→ ACTION ITEM: If a line of the data below contains the string "Forms", copy it into your answer.

Collected data
____
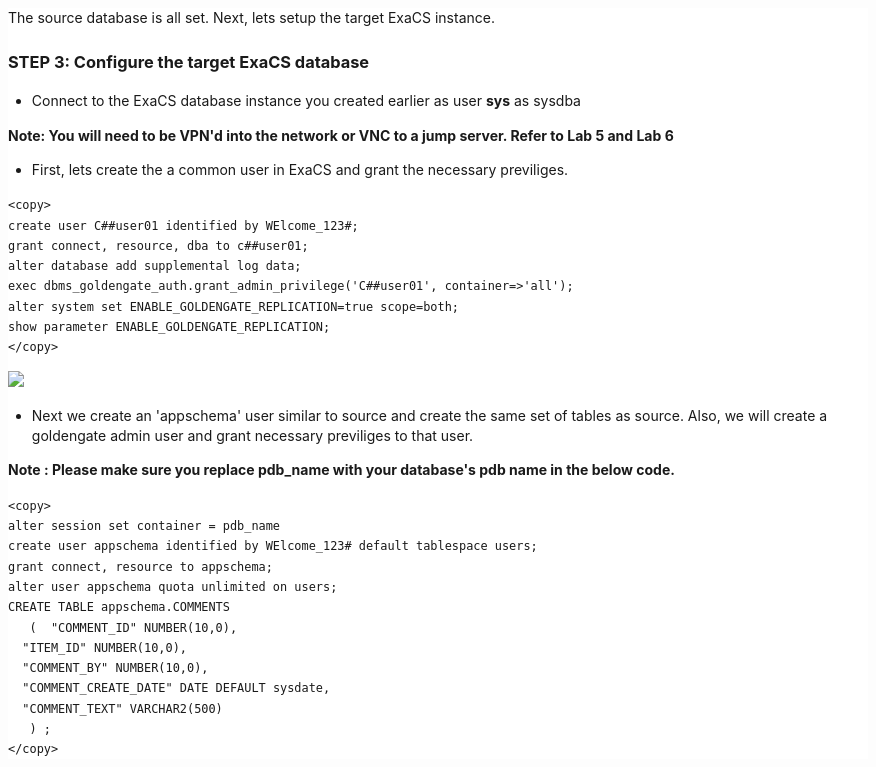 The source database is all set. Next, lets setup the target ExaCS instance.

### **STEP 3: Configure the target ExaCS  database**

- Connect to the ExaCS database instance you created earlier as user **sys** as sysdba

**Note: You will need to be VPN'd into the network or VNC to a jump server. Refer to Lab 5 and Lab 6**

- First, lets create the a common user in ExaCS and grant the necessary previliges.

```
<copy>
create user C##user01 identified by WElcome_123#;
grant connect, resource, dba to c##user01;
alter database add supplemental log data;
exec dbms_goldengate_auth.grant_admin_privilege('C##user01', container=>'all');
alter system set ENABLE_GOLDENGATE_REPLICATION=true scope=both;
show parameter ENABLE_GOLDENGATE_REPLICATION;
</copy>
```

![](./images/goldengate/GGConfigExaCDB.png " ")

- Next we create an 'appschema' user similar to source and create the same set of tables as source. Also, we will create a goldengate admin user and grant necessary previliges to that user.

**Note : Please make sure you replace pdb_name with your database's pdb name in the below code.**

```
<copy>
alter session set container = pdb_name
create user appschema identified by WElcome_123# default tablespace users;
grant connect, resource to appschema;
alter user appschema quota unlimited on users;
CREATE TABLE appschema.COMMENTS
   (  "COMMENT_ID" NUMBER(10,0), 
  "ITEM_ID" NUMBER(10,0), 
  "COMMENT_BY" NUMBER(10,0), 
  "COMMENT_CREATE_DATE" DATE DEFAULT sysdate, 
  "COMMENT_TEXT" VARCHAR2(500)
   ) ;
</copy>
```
____
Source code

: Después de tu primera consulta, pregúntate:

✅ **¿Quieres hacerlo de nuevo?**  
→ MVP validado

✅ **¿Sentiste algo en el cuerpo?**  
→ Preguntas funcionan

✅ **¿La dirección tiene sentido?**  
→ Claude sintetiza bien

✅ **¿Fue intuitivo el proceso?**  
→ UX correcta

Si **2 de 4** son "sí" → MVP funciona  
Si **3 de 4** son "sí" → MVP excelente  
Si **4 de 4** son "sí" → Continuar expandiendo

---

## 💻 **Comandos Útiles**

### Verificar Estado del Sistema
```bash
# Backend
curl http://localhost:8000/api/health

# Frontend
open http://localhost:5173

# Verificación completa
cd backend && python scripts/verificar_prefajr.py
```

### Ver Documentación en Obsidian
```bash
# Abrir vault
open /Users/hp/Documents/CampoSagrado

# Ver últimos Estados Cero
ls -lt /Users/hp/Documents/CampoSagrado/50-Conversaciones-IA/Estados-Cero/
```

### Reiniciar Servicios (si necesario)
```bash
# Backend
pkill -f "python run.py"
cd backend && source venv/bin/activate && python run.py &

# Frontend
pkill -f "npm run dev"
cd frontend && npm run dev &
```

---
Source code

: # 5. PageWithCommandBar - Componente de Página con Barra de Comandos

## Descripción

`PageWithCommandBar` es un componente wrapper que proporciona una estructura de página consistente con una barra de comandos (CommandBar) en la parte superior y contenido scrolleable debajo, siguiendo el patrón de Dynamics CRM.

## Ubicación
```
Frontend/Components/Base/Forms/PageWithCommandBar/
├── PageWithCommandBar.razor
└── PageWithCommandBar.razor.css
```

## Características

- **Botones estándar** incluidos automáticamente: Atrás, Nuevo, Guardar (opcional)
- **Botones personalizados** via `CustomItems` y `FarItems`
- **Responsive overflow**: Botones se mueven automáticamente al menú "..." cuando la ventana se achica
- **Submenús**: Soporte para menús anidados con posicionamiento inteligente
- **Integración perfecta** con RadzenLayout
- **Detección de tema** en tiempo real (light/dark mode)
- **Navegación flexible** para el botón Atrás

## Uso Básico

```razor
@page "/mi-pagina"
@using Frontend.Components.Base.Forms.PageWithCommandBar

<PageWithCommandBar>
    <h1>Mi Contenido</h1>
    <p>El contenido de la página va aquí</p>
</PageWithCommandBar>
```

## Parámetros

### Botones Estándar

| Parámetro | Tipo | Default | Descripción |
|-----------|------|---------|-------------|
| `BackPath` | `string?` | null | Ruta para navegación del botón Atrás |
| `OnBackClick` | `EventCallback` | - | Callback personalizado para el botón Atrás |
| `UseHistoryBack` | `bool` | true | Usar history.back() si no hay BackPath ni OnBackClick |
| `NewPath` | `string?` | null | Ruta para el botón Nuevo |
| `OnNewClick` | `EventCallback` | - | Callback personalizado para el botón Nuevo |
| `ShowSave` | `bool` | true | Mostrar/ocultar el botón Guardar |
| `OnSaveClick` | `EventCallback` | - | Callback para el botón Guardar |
____
→ EXPECTED OUTPUT:
Frontend/Components/Base/Forms/PageWithCommandBar/
@using Frontend.Components.Base.Forms.PageWithCommandBar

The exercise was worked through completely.